OpenID vs SSL/TLS client certificates
Daniel Patterson
danpat at danpat.net
Mon Jul 18 21:16:07 PDT 2005
Hello all,
Can someone explain the advantages of OpenID over using
something like X.509 client certificates? Perhaps I'm
not understanding the implications of OpenID, but I'm
not quite seeing what new thing it does.
Given that there is a massive deployment of SSL-capable
clients (including non AJAX clients), wouldn't it make
more sense to push that technology (assuming that OpenID
can't do extra magic, please, correct me if I'm wrong)?

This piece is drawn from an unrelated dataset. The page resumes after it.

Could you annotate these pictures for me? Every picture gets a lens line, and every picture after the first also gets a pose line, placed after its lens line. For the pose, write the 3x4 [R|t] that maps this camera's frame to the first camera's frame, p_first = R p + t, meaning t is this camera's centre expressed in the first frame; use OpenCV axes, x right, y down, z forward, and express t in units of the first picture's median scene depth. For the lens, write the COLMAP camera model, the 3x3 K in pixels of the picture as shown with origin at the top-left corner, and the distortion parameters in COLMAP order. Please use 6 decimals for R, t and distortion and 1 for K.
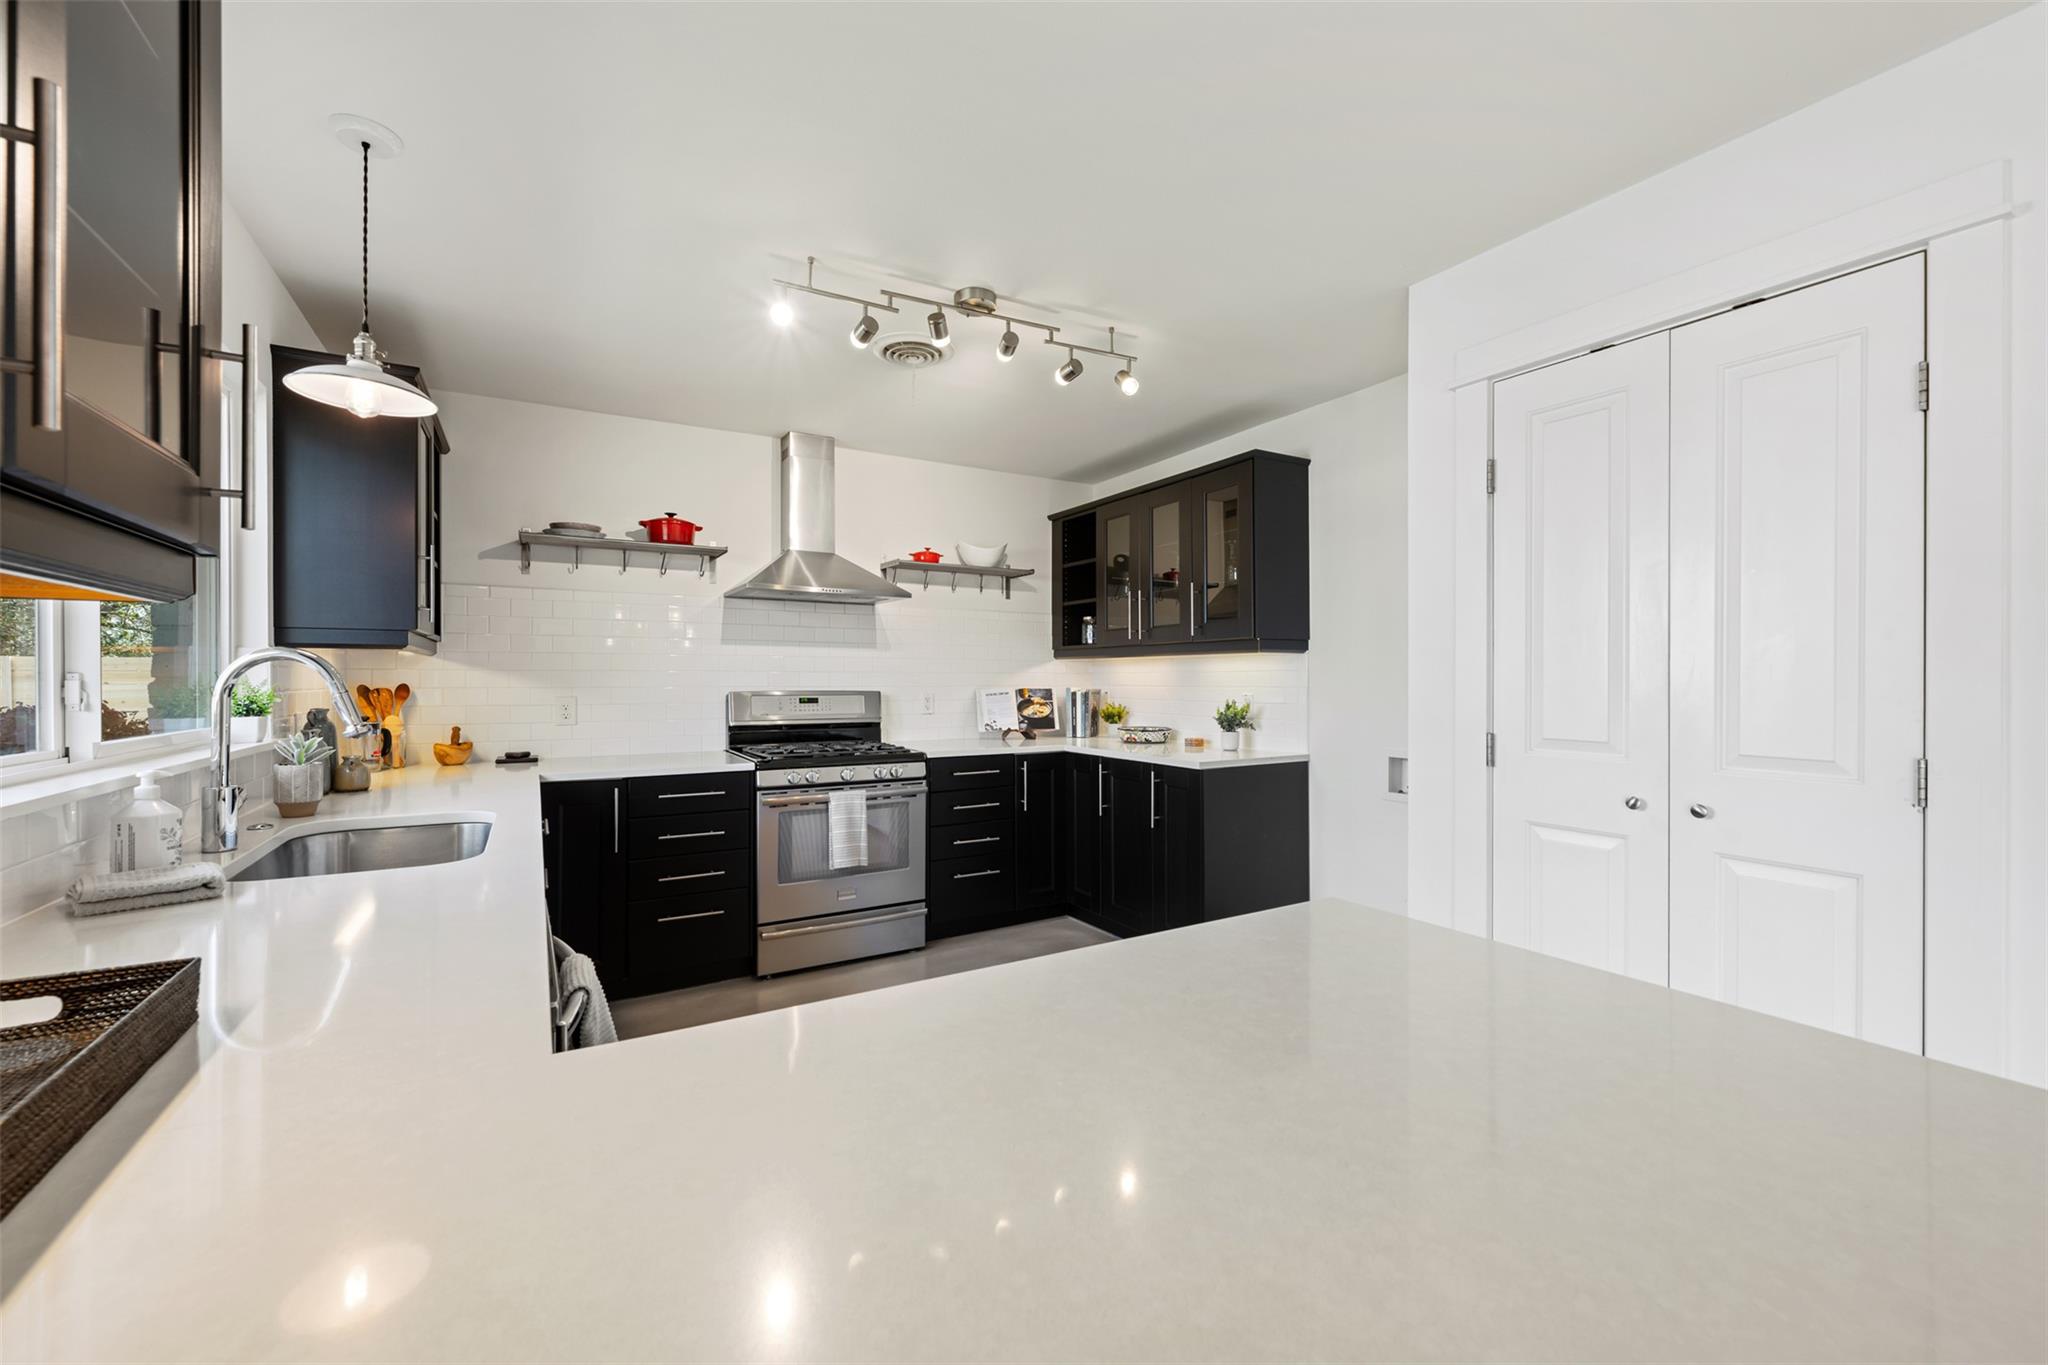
lens RADIAL K [[809.6, 0, 1022.5], [0, 809.6, 678.1], [0, 0, 1]] dist [-0.001128, -0.000058]
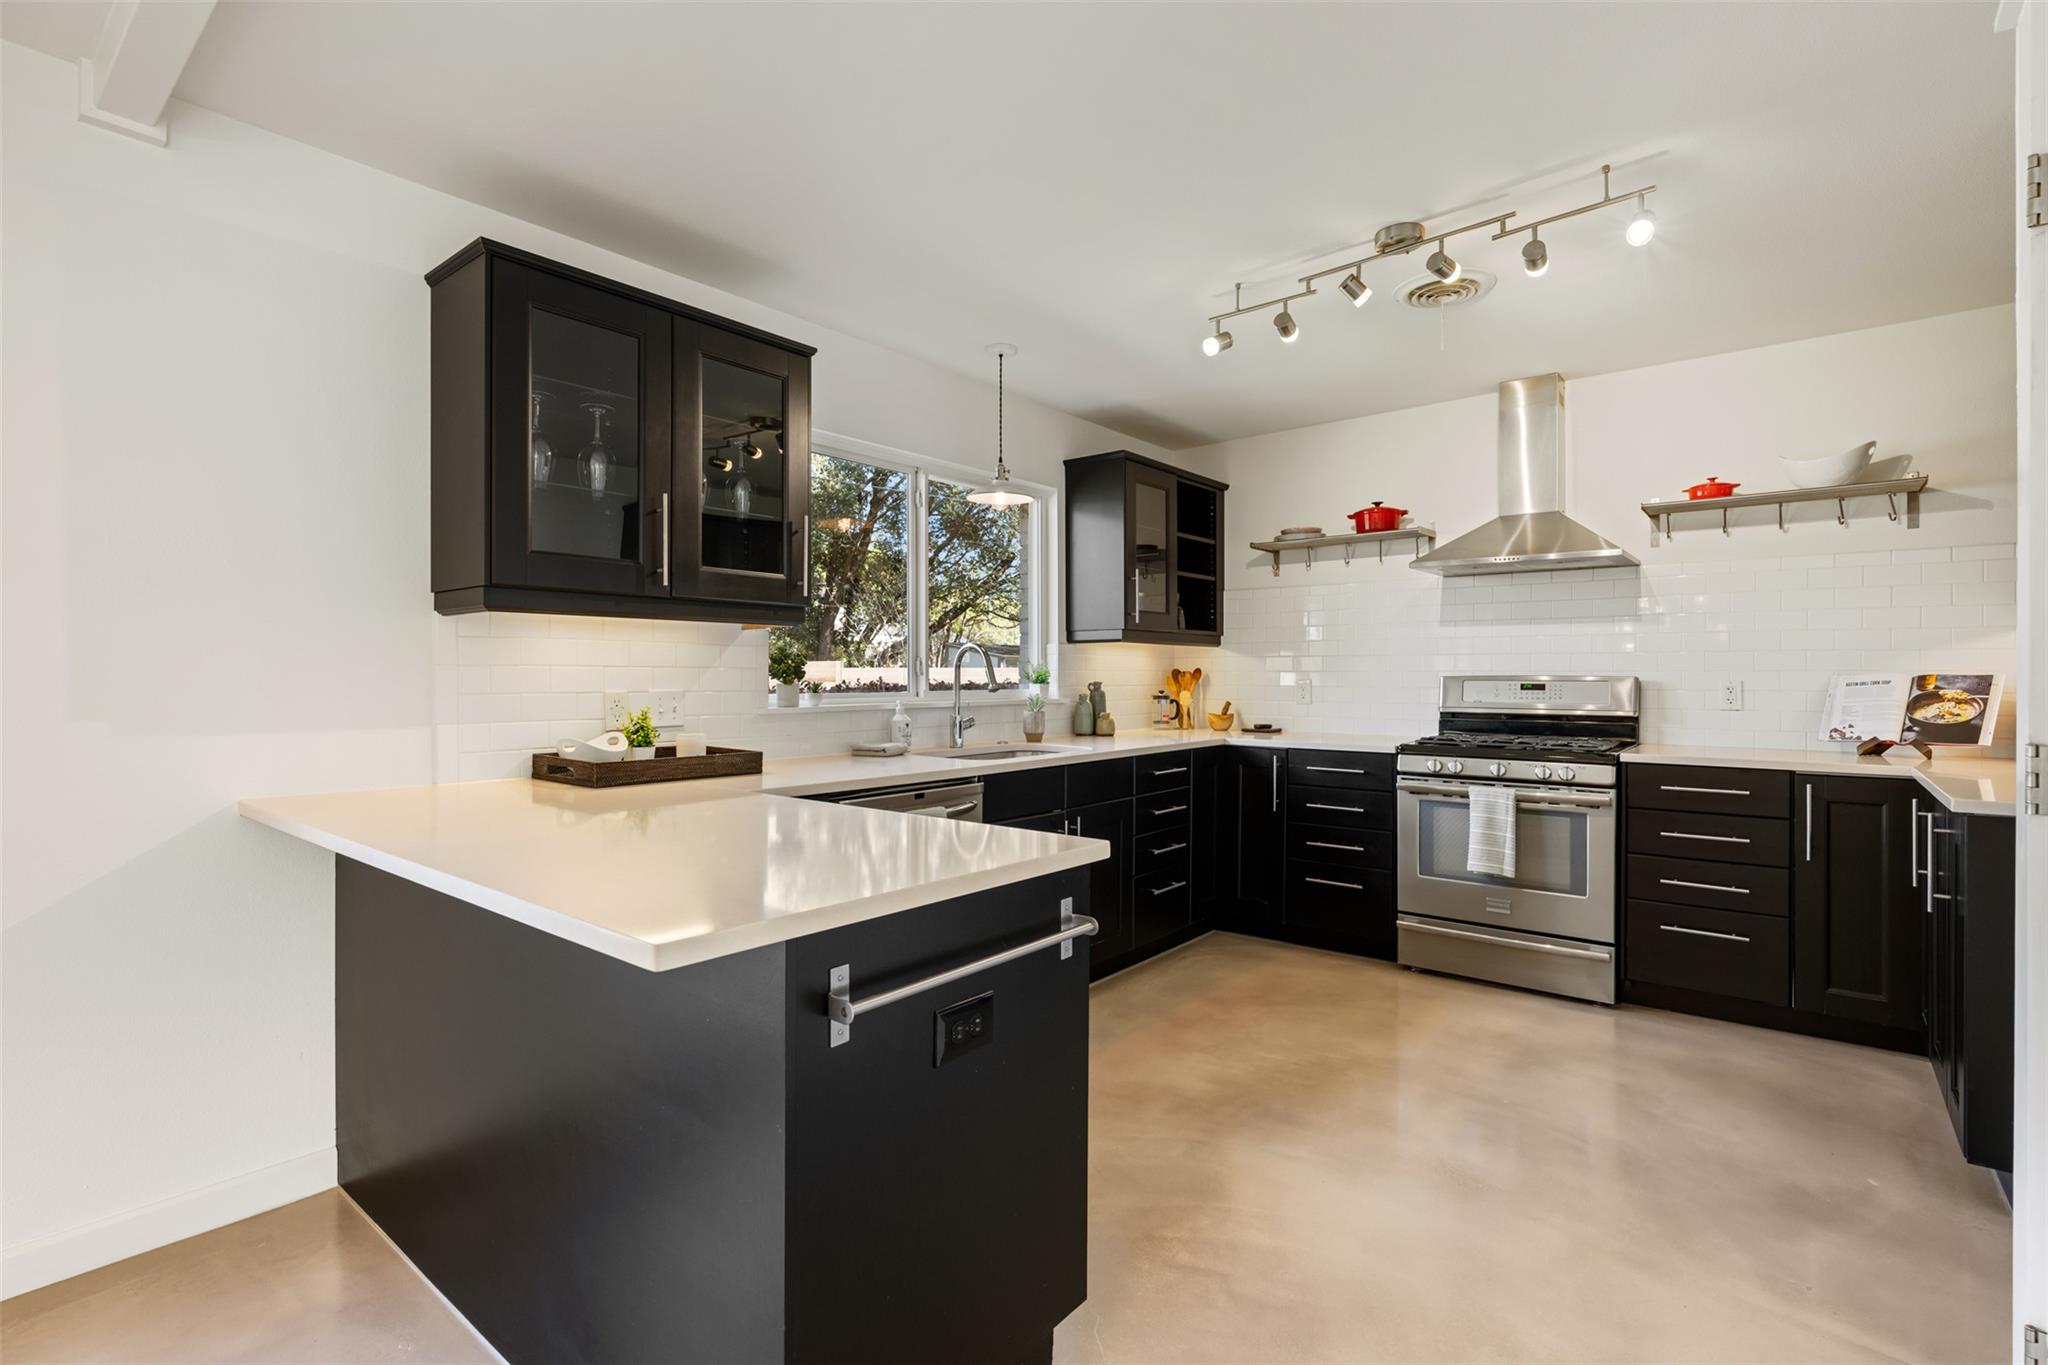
lens RADIAL K [[948.9, 0, 1024.0], [0, 948.9, 682.5], [0, 0, 1]] dist [0.000016, 0.000387]
pose [[0.342963, 0.006454, -0.939327, 0.492196], [-0.000665, 0.999978, 0.006628, 0.016518], [0.939349, -0.001648, 0.342960, 0.145802]]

If a user publishes an X.509 self-signed certificate at a
URL controlled by them, and asserts that URL as their
ID (i.e. very similar to what OpenID is doing), then
they can prove ownership of that URL by establishing
an SSL connection using the corresponding private key
for that certificate. Heck, the private key could
include the URL that the self-signed public certificate
is posted to, and the user wouldn't even need to supply
anything. Most modern browsers include a GUI for
selecting which private key to use that they present when
they come across an SSL enabled site that requires a client
certificate, and there are multiple to choose from.
The only piece I can see missing from the SSL puzzle is
a tool that makes it easy for people to create, sign
and publish X.509 certificates (there seems to be this
impression that certificates have to be issued by
trusted authorities, which they don't).